TELECOM Digest OnLine - Sorted: EU Wants Shared Control of Internet

EU Wants Shared Control of Internet

Aoife White (
Sat, 1 Oct 2005 12:39:13 -0500

By AOIFE WHITE, AP Business Writer

The European Union insisted Friday that governments and the private
sector must share the responsibility of overseeing the Internet,
setting the stage for a showdown with the United States on the future
of Internet governance.

A senior U.S. official reiterated Thursday that the country wants to
remain the Internet's ultimate authority, rejecting calls in a United
Nations meeting in Geneva for a U.N. body to take over.

EU spokesman Martin Selmayr said a new cooperation model was important
"because the Internet is a global resource."

"The EU ... is very firm on this position," he added.

The Geneva talks were the last preparatory meeting before November's
World Summit on the Information Society in Tunisia.

A stalemate over who should serve as the principal traffic cops for
Internet routing and addressing could derail the summit, which aims to
ensure a fair sharing of the Internet for the benefit of the whole

At issue is who would have ultimate authority over the Internet's
master directories, which tell Web browsers and e-mail programs how to
direct traffic.

That role has historically gone to the United States, which created
the Internet as a Pentagon project and funded much of its early
development. The U.S. Commerce Department has delegated much of that
responsibility to a U.S.-based private organization with international
board members, but Commerce ultimately retains veto power.
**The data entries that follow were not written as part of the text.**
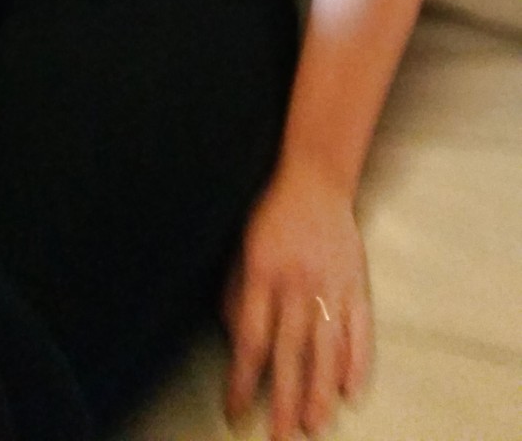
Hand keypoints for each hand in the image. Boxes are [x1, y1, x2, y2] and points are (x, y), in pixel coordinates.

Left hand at [222, 158, 372, 438]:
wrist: (315, 178)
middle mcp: (297, 284)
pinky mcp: (356, 283)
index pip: (251, 339)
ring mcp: (331, 285)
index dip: (241, 379)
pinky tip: (351, 391)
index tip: (234, 410)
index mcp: (262, 274)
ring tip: (314, 425)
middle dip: (282, 400)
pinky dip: (357, 361)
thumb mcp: (240, 247)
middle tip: (278, 437)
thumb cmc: (272, 213)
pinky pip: (359, 329)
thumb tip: (235, 336)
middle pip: (290, 353)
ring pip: (325, 348)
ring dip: (319, 391)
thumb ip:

Some countries have been frustrated that the United States and
European countries that got on the Internet first gobbled up most of
the available addresses required for computers to connect, leaving
developing nations with a limited supply to share.
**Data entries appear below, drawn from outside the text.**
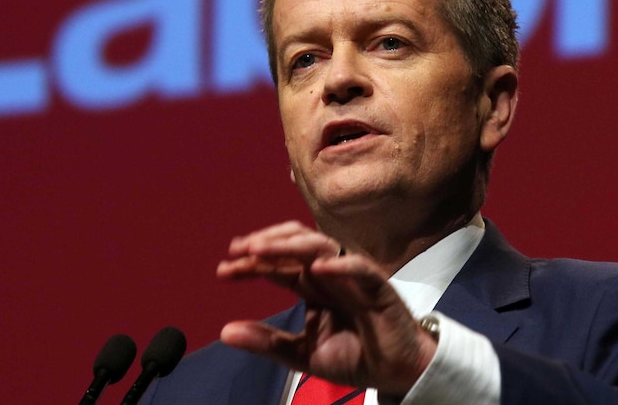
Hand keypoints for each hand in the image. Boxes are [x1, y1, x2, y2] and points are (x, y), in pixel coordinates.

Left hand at [216, 221, 436, 396]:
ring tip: (261, 250)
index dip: (250, 263)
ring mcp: (352, 275)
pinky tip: (316, 268)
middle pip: (294, 244)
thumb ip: (267, 341)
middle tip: (237, 251)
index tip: (223, 269)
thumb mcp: (301, 353)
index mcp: (311, 284)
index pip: (277, 264)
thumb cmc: (354, 356)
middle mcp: (329, 273)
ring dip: (289, 245)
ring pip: (320, 246)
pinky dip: (340, 264)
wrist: (395, 373)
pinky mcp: (378, 286)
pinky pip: (360, 267)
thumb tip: (225, 332)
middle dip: (265, 243)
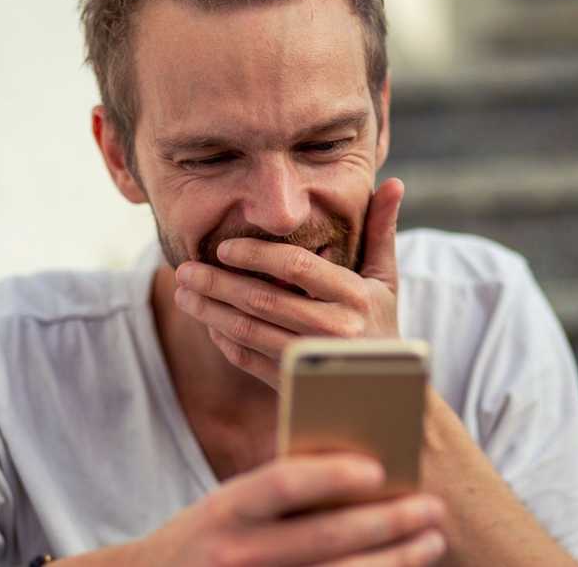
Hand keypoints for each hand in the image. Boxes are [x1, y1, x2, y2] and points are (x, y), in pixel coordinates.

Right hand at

They also want greater assurance that as they come to rely on the
Internet more for governmental and other services, their plans won't
get derailed by some future U.S. policy.

Policy decisions could at a stroke make all Web sites ending in a
specific suffix essentially unreachable. Other decisions could affect
the availability of domain names in non-English characters or ones
dedicated to special interests such as pornography.